Dataset items:

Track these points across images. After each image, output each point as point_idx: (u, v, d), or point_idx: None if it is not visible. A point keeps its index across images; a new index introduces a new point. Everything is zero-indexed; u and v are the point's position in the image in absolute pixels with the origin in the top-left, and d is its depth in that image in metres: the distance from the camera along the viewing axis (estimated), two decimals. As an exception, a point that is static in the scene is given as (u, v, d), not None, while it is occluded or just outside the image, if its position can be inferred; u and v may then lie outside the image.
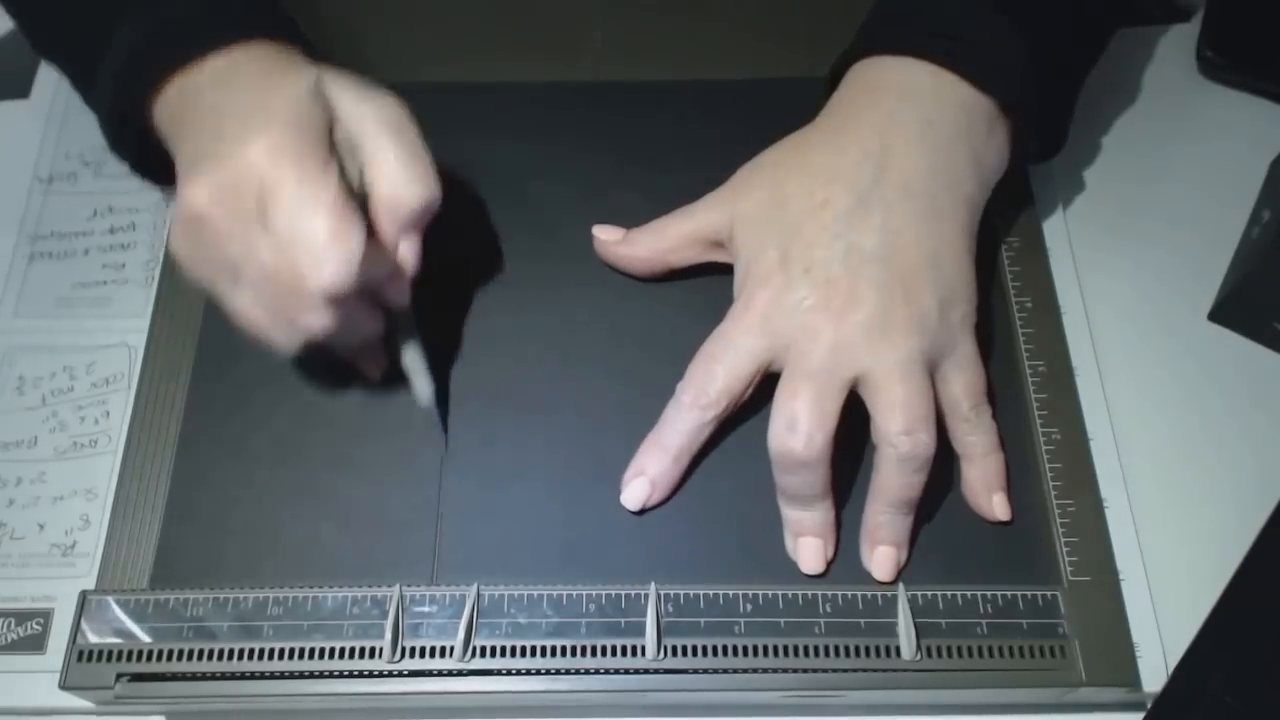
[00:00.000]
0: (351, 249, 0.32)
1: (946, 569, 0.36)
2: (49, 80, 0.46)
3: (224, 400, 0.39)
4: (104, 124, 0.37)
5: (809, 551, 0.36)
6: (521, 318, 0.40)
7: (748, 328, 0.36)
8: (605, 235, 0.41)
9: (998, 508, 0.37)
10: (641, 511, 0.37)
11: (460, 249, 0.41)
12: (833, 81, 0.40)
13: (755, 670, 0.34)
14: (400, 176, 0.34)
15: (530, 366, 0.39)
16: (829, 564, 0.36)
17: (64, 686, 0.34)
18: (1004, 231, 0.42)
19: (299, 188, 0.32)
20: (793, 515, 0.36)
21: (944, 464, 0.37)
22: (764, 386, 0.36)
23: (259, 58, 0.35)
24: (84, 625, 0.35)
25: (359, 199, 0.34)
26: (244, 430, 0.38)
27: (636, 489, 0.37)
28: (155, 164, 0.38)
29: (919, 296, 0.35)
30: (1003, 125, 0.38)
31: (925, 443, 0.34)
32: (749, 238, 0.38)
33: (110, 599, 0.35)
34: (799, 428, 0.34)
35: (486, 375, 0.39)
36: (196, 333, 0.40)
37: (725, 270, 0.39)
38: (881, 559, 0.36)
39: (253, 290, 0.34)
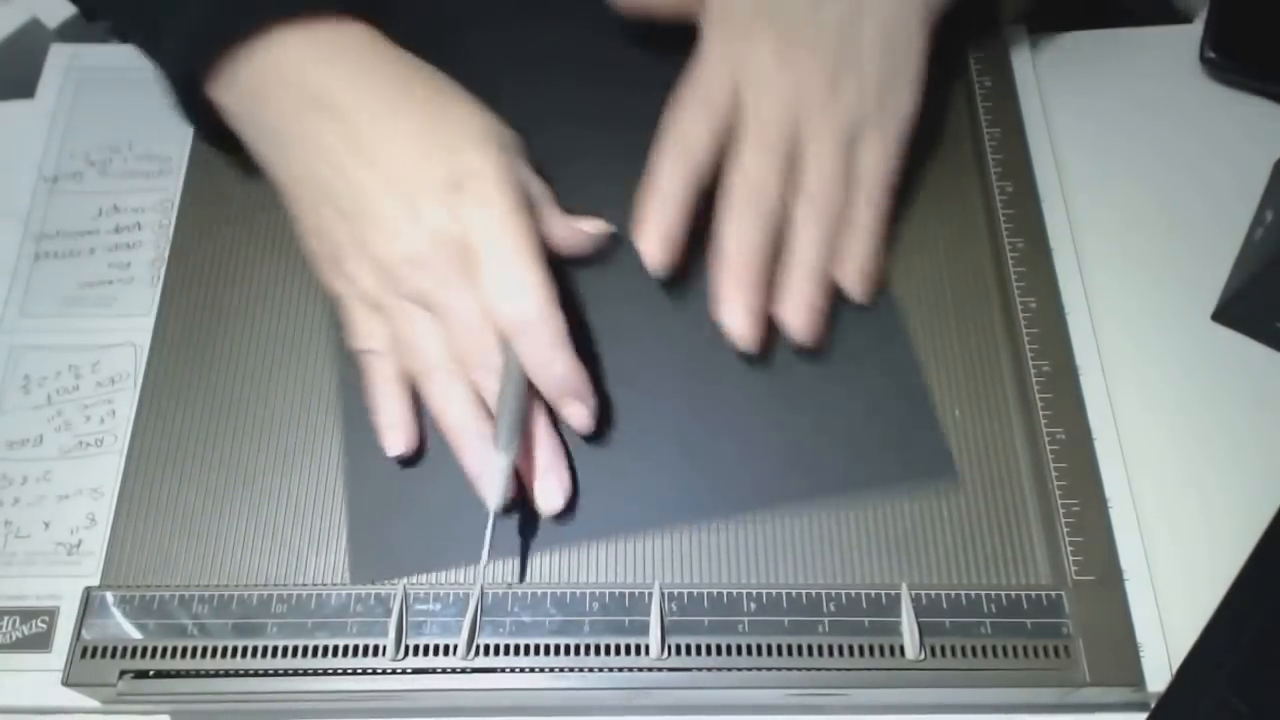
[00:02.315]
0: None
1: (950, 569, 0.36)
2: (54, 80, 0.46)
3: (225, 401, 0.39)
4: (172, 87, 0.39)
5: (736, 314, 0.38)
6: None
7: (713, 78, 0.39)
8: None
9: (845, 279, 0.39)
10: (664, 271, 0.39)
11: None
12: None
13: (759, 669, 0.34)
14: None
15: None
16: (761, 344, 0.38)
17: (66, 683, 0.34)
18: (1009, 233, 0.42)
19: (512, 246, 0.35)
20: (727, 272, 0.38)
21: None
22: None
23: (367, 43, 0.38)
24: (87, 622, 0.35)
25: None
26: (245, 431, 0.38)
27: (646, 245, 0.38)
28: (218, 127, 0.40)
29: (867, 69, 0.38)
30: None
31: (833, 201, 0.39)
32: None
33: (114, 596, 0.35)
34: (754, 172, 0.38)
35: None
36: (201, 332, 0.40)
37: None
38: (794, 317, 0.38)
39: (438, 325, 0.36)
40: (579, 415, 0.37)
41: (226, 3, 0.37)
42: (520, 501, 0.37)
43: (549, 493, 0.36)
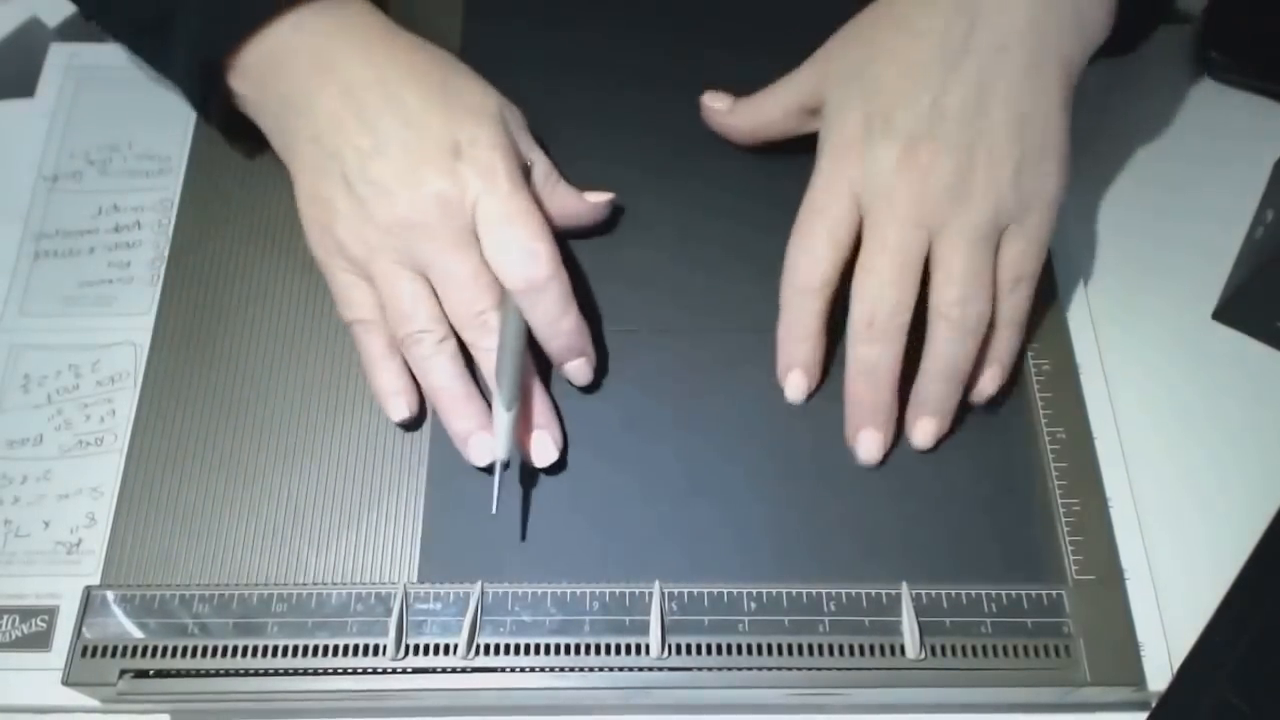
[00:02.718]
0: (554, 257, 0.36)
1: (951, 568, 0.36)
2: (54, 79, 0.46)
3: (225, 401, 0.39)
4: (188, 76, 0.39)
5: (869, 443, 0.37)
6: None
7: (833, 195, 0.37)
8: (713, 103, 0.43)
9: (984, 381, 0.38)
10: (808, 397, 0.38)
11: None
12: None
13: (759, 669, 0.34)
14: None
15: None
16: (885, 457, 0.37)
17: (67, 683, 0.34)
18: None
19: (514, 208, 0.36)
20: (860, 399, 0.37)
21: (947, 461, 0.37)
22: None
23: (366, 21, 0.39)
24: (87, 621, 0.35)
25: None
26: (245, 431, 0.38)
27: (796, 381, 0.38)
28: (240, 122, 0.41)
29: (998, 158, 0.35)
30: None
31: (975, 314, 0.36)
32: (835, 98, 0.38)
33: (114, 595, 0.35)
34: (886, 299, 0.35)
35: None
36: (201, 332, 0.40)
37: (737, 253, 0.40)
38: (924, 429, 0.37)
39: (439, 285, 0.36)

EXERCISE BRIEF:
Write out the data above exactly as it appears, but without any image.

SOLVED EXERCISE:
Track these points across images. After each image, output each point as point_idx: (u, v, d), or point_idx: None if it is not visible. A point keeps its index across images; a new index introduces a new point. Everything is zero-indexed; u and v are the point's position in the image in absolute pixels with the origin in the top-left, and d is its depth in that image in metres: the distance from the camera along the viewing axis (estimated), two decimals. As an exception, a point that is static in the scene is given as (u, v, d), not None, while it is occluded or just outside the image, if its position can be inferred; u and v may then lie outside the image.
[00:00.000]
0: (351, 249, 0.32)
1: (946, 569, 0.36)
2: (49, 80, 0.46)
3: (224, 400, 0.39)
4: (104, 124, 0.37)
5: (809, 551, 0.36)
6: (521, 318, 0.40)
7: (748, 328, 0.36)
8: (605, 235, 0.41)
9: (998, 508, 0.37)
10: (641, 511, 0.37)
11: (460, 249, 0.41)
12: (833, 81, 0.40)
13: (755, 670, 0.34)
14: (400, 176, 0.34)
15: (530, 366, 0.39)
16: (829, 564, 0.36)
17: (64, 686, 0.34)
18: (1004, 231, 0.42)
19: (299, 188, 0.32)
20: (793, 515, 0.36)
21: (944, 464, 0.37)
22: (764, 386, 0.36)
23: (259, 58, 0.35)
24: (84, 625, 0.35)
25: (359, 199, 0.34)
26: (244, 430, 0.38)
27: (636, 489, 0.37)
28: (155, 164, 0.38)
29: (919, 296, 0.35)
30: (1003, 125, 0.38)
31: (925, 443, 0.34)
32: (749, 238, 0.38)
33: (110, 599, 0.35)
34: (799, 428, 0.34)
35: (486, 375, 0.39)
36: (196, 333, 0.40)
37: (725, 270, 0.39)
38: (881, 559, 0.36)
39: (253, 290, 0.34)
[00:02.315]
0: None
1: (950, 569, 0.36)
2: (54, 80, 0.46)
3: (225, 401, 0.39)
4: (172, 87, 0.39)
5: (736, 314, 0.38)
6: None
7: (713, 78, 0.39)
8: None
9: (845, 279, 0.39)
10: (664, 271, 0.39)
11: None
12: None
13: (759, 669, 0.34)
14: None
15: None
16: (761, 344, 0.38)
17: (66, 683, 0.34)
18: (1009, 233, 0.42)
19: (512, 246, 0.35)
20: (727, 272, 0.38)
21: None
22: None
23: (367, 43, 0.38)
24: (87, 622, 0.35)
25: None
26: (245, 431, 0.38)
27: (646, 245, 0.38)
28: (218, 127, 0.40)
29: (867, 69, 0.38)
30: None
31: (833, 201, 0.39)
32: None
33: (114, 596, 0.35)
34: (754, 172, 0.38)
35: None
36: (201, 332, 0.40)
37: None
38: (794, 317, 0.38)
39: (438, 325, 0.36)
40: (579, 415, 0.37)
41: (226, 3, 0.37)
42: (520, 501, 0.37)
43: (549, 493, 0.36)
[00:02.718]
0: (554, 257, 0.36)
1: (951, 568, 0.36)
2: (54, 79, 0.46)
3: (225, 401, 0.39)
4: (188, 76, 0.39)
5: (869, 443, 0.37)
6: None
7: (833, 195, 0.37)
8: (713, 103, 0.43)
9: (984, 381, 0.38)
10: (808, 397, 0.38)
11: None
12: None
13: (759, 669, 0.34)
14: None
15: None
16: (885, 457, 0.37)
17: (67, 683, 0.34)
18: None
19: (514, 208, 0.36)
20: (860, 399, 0.37)
21: (947, 461, 0.37)
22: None
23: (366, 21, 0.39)
24: (87, 621, 0.35)
25: None
26: (245, 431, 0.38)
27: (796, 381, 0.38)
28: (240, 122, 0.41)
29: (998, 158, 0.35)
30: None
31: (975, 314, 0.36)
32: (835, 98, 0.38)
33: (114, 595, 0.35)
34: (886, 299, 0.35)
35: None
36: (201, 332, 0.40)
37: (737, 253, 0.40)
38: (924, 429, 0.37)
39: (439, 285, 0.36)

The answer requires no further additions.